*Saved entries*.
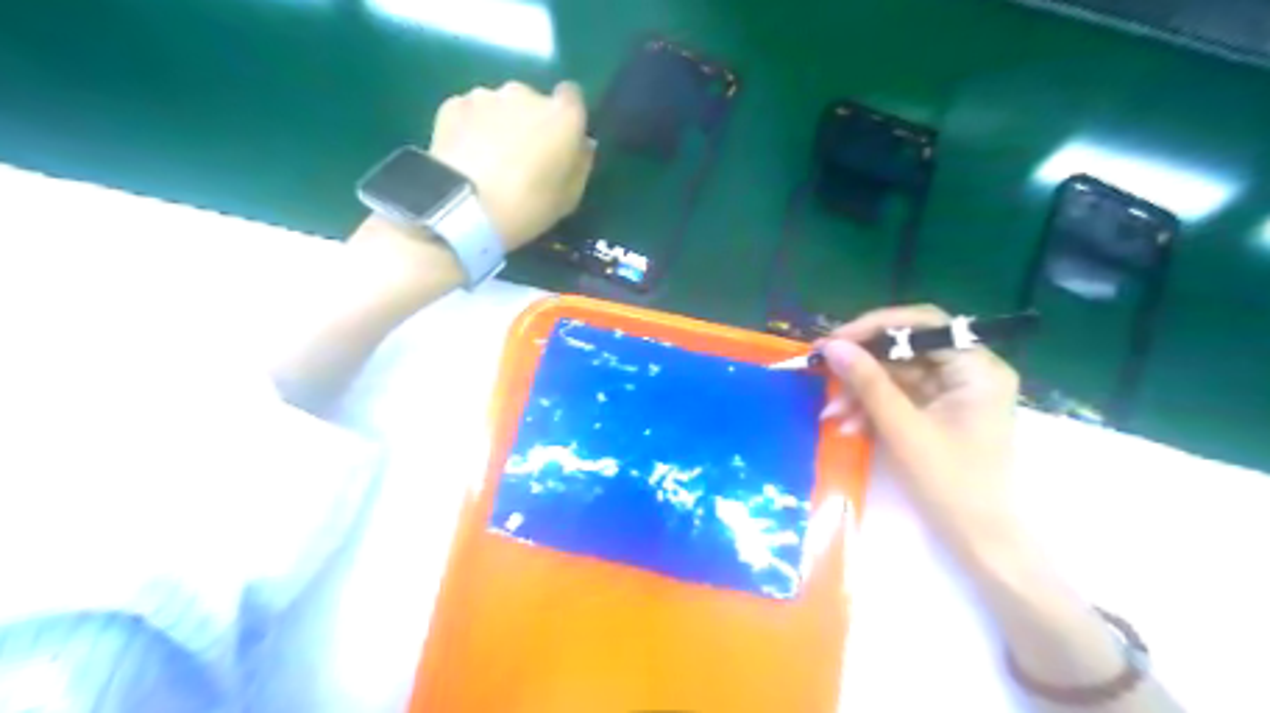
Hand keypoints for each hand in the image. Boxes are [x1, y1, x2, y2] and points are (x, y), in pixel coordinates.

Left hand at [430, 79, 592, 251]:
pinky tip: (466, 157)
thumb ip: (580, 164)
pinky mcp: (453, 104)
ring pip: (499, 106)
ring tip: (489, 160)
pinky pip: (470, 113)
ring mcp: (486, 95)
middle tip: (522, 157)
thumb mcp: (569, 197)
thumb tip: (581, 145)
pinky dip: (470, 128)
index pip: (572, 96)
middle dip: (529, 122)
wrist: (464, 205)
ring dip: (499, 124)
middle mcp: (526, 94)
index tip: (561, 139)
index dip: (566, 115)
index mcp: (563, 116)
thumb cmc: (529, 206)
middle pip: (533, 101)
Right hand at [823, 302, 1017, 553]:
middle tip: (822, 372)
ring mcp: (953, 392)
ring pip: (896, 374)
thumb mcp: (903, 429)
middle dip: (862, 367)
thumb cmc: (951, 484)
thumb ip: (868, 383)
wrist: (979, 540)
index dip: (875, 327)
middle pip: (906, 349)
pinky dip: (872, 408)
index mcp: (977, 368)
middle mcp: (968, 371)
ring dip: (861, 392)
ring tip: (833, 415)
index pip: (923, 325)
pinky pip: (898, 396)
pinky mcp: (938, 411)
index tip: (834, 341)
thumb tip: (832, 346)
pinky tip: (850, 425)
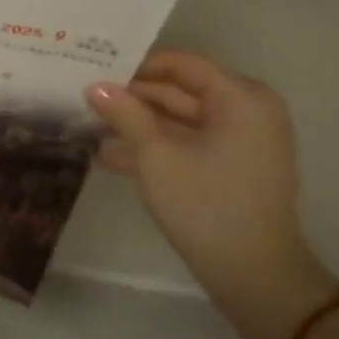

*Requirement*.
Please retype the lines from the one containing "index mcp: (563, 116)" through the last line of the records above, exactly as written, and leave out any pictures.

*Solution*.
index mcp: (563, 116)
thumb cmc: (529, 206)
middle pip: (533, 101)
Right hand at [823, 302, 1017, 553]:
middle tip: (822, 372)
ring mcp: (953, 392)
ring pip: (896, 374)
thumb mcp: (903, 429)
middle dip: (862, 367)
thumb cmc: (951, 484)
thumb ip: (868, 383)
wrist: (979, 540)
index dip: (875, 327)
middle pip: (906, 349)
pinky dip: (872, 408)
index mcp: (977, 368)
middle mcp: (968, 371)
ring dip: (861, 392)
ring tip: (833, 415)
index pip: (923, 325)
pinky pip: (898, 396)
pinky mcp: (938, 411)
index tip: (834, 341)
thumb tip: (832, 346)
pinky tip: (850, 425)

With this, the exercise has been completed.